Key Risk: Same Old Interest Rate Hikes

While valuations now look more attractive than they were previously, the key risk in our view is still that of rising interest rates, and the impact of that trend on the dividend yields investors will subsequently demand from REITs. The yield spread for the FSTREI currently stands at 367 bps, ~1.1 standard deviations below its 5-year average – by no means attractive. FY18F yields for the hospitality REITs under our coverage now range from 6.2% (CDL Hospitality Trusts) to 6.8% (Far East Hospitality Trust).

Visitor Arrivals: Continue to Post Decent Growth in 2Q

For 2Q, Singapore Tourism Board’s latest figures show a respectable +4.9% YoY growth in April’s visitor arrivals, although more tepid than the +7.3% YoY growth we saw for the Jan-Mar period. Correspondingly, visitor days are up +2.5% YoY in Apr. Changi Airport’s statistics also appear to indicate decent pace of growth, with passenger movements up +5.1% YoY in Apr and +5.8% YoY in May.

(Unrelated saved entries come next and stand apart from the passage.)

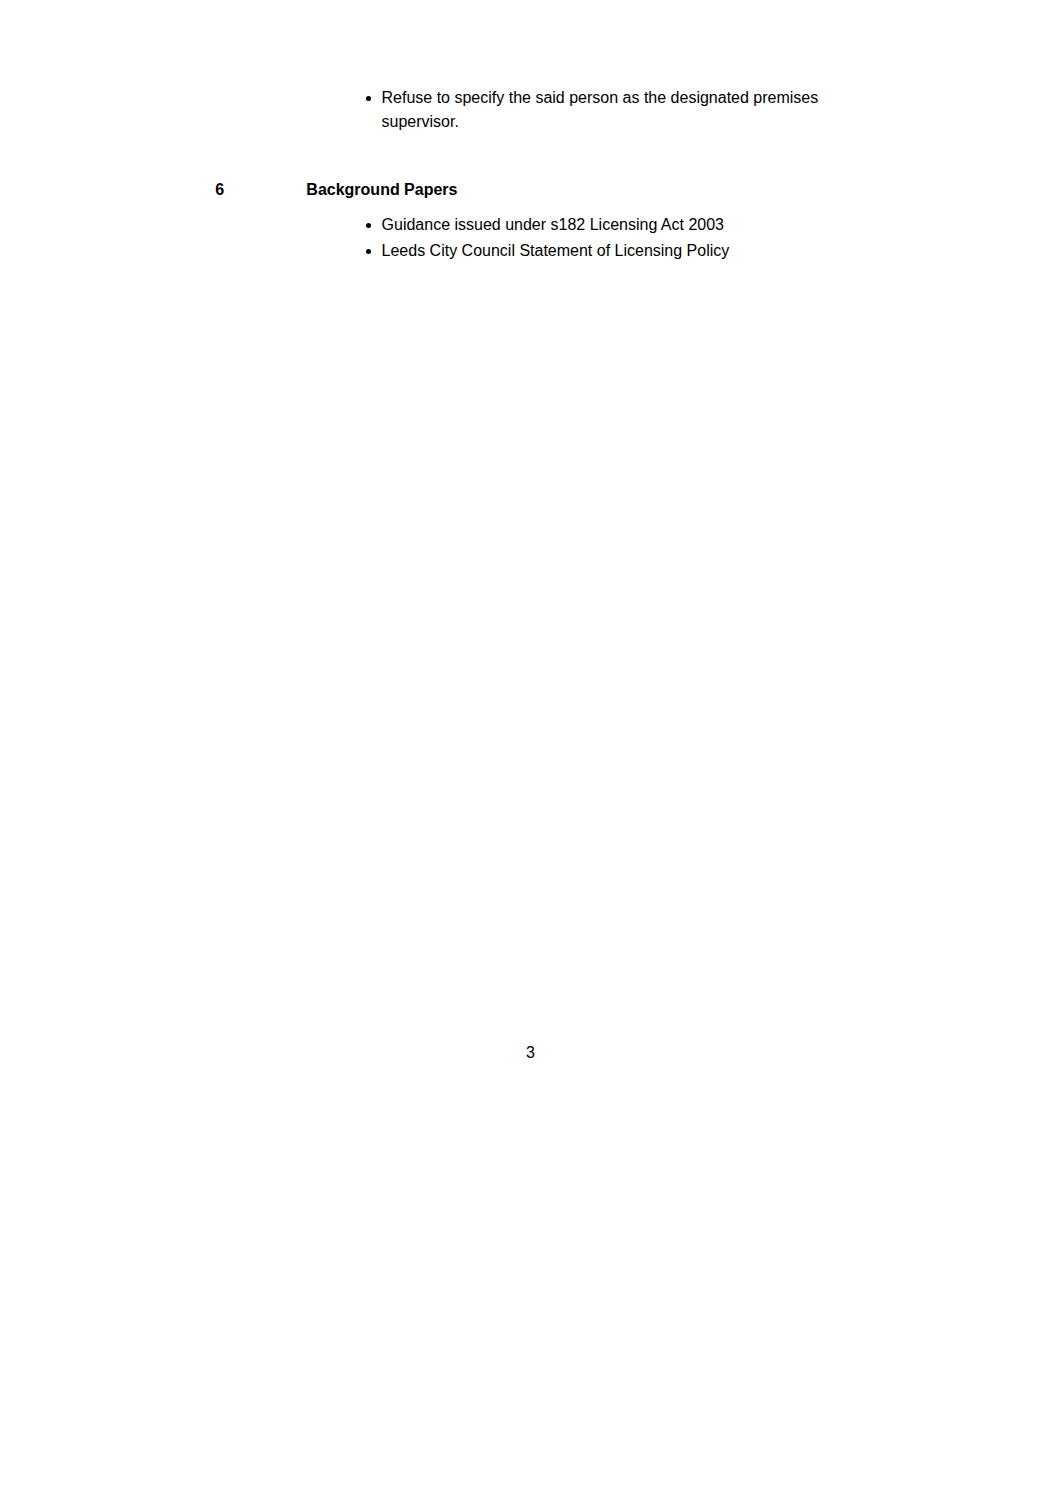Refuse to specify the said person as the designated premises supervisor.
6
Background Papers
Guidance issued under s182 Licensing Act 2003
Leeds City Council Statement of Licensing Policy
3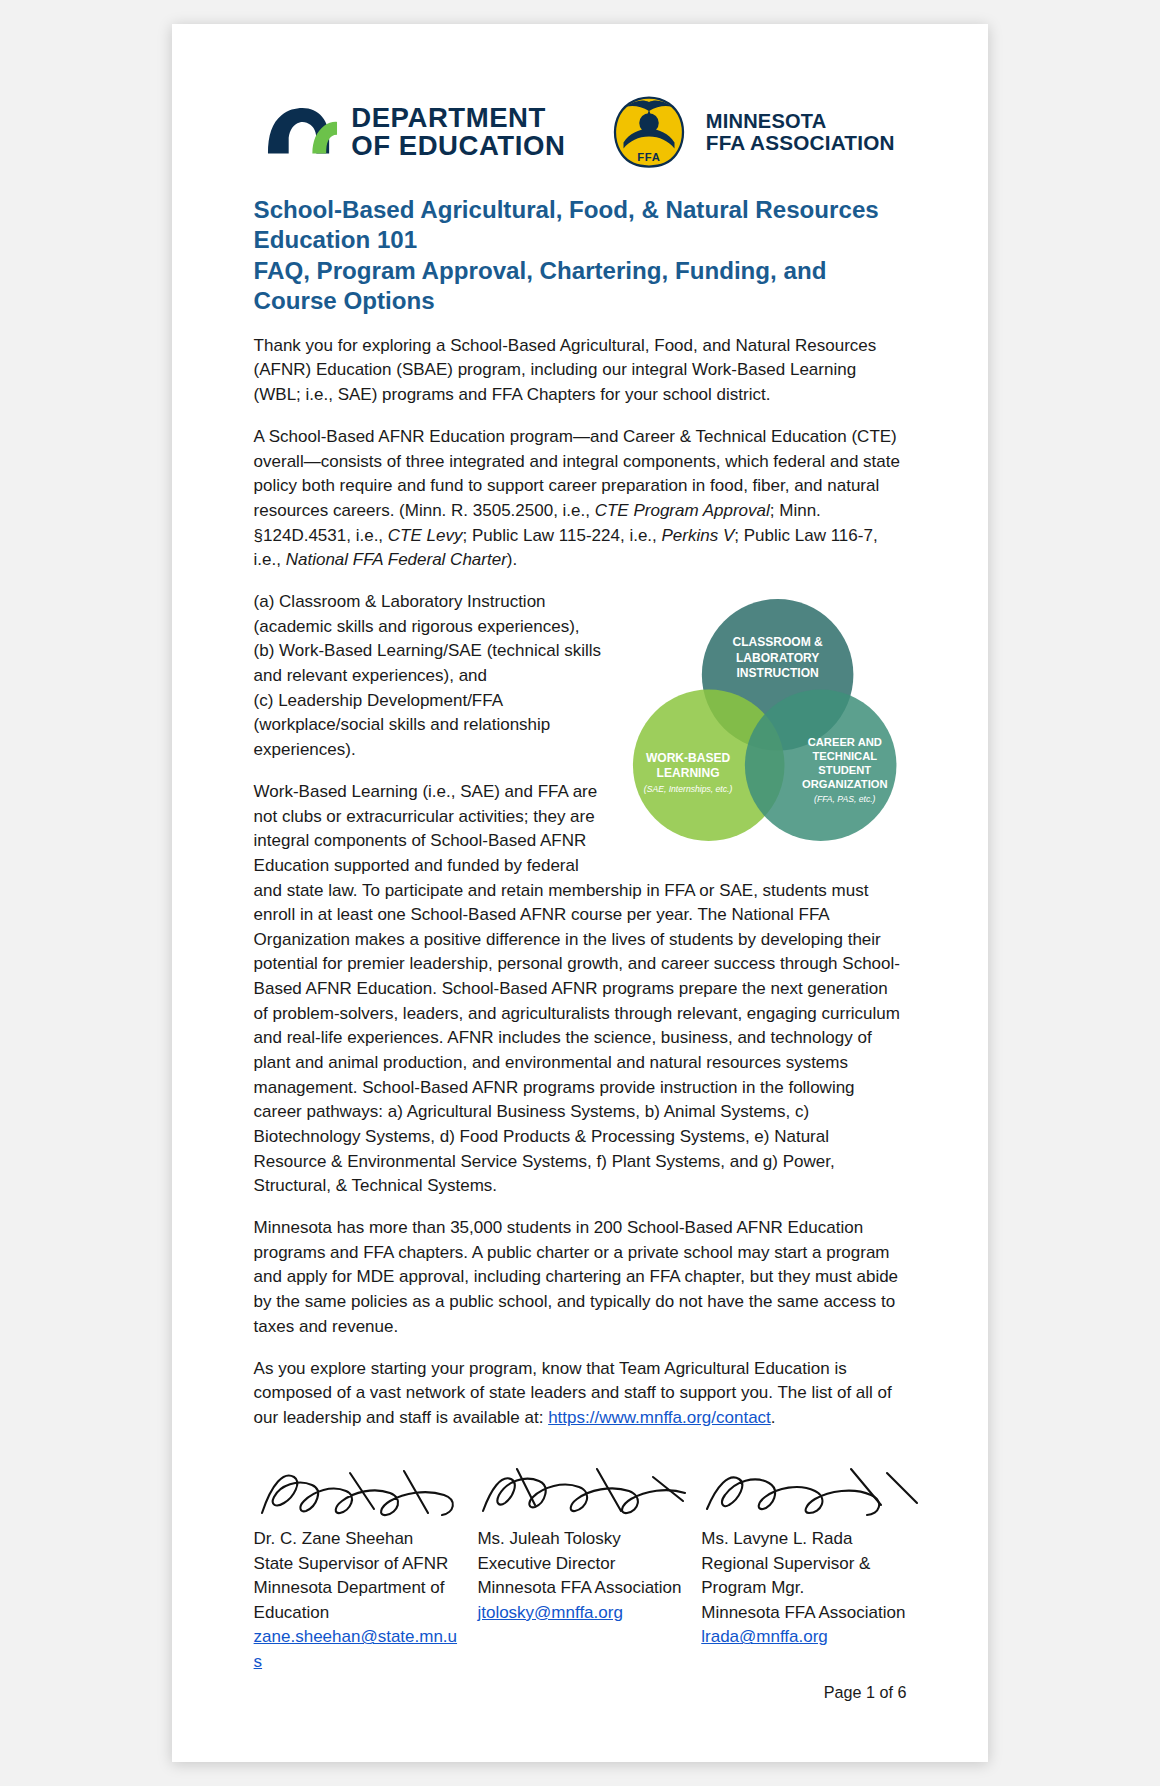Department of Education
FFA
Minnesota FFA Association
School-Based Agricultural, Food, & Natural Resources Education 101
FAQ, Program Approval, Chartering, Funding, and Course Options
Thank you for exploring a School-Based Agricultural, Food, and Natural Resources (AFNR) Education (SBAE) program, including our integral Work-Based Learning (WBL; i.e., SAE) programs and FFA Chapters for your school district.
A School-Based AFNR Education program—and Career & Technical Education (CTE) overall—consists of three integrated and integral components, which federal and state policy both require and fund to support career preparation in food, fiber, and natural resources careers. (Minn. R. 3505.2500, i.e., CTE Program Approval; Minn. §124D.4531, i.e., CTE Levy; Public Law 115-224, i.e., Perkins V; Public Law 116-7, i.e., National FFA Federal Charter).
Three overlapping circles: Classroom & Laboratory Instruction; Work-Based Learning (SAE, Internships, etc.); Career and Technical Student Organization (FFA, PAS, etc.) CLASSROOM & LABORATORY INSTRUCTION WORK-BASED LEARNING (SAE, Internships, etc.) CAREER AND TECHNICAL STUDENT ORGANIZATION (FFA, PAS, etc.)
(a) Classroom & Laboratory Instruction (academic skills and rigorous experiences),
(b) Work-Based Learning/SAE (technical skills and relevant experiences), and
(c) Leadership Development/FFA (workplace/social skills and relationship experiences).
Work-Based Learning (i.e., SAE) and FFA are not clubs or extracurricular activities; they are integral components of School-Based AFNR Education supported and funded by federal and state law. To participate and retain membership in FFA or SAE, students must enroll in at least one School-Based AFNR course per year. The National FFA Organization makes a positive difference in the lives of students by developing their potential for premier leadership, personal growth, and career success through School-Based AFNR Education. School-Based AFNR programs prepare the next generation of problem-solvers, leaders, and agriculturalists through relevant, engaging curriculum and real-life experiences. AFNR includes the science, business, and technology of plant and animal production, and environmental and natural resources systems management. School-Based AFNR programs provide instruction in the following career pathways: a) Agricultural Business Systems, b) Animal Systems, c) Biotechnology Systems, d) Food Products & Processing Systems, e) Natural Resource & Environmental Service Systems, f) Plant Systems, and g) Power, Structural, & Technical Systems.
Minnesota has more than 35,000 students in 200 School-Based AFNR Education programs and FFA chapters. A public charter or a private school may start a program and apply for MDE approval, including chartering an FFA chapter, but they must abide by the same policies as a public school, and typically do not have the same access to taxes and revenue.
As you explore starting your program, know that Team Agricultural Education is composed of a vast network of state leaders and staff to support you. The list of all of our leadership and staff is available at: https://www.mnffa.org/contact.
Dr. C. Zane Sheehan State Supervisor of AFNR Minnesota Department of Education zane.sheehan@state.mn.us
Ms. Juleah Tolosky Executive Director Minnesota FFA Association jtolosky@mnffa.org
Ms. Lavyne L. Rada Regional Supervisor & Program Mgr. Minnesota FFA Association lrada@mnffa.org
Page 1 of 6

RevPAR Growth: Mid-Tier Outperforms Upscale; Look to FEHT

On the other hand, RevPARs for Economy hotels are up +13.0% in Apr, followed +6.6% for MidTier, +4.1% for Luxury and +0.4% for Upscale hotels. We believe that Mid-Tier hotels are set to outperform Upscale hotels in terms of YoY growth as we progress into the year, given the relative underperformance of the former last year with the many Mid-Tier hotels that came on-stream.

Given that Far East Hospitality Trust’s (FEHT) assets are concentrated in the Mid-Tier segment, we expect them to enjoy robust RevPAR growth in 2Q and onwards. Recall that FEHT’s hotel assets posted a 3.3% growth in RevPAR in 1Q17. With interest rate risks in mind, our top pick remains Far East Hospitality Trust [BUY; FV: S$0.735]. Maintain NEUTRAL.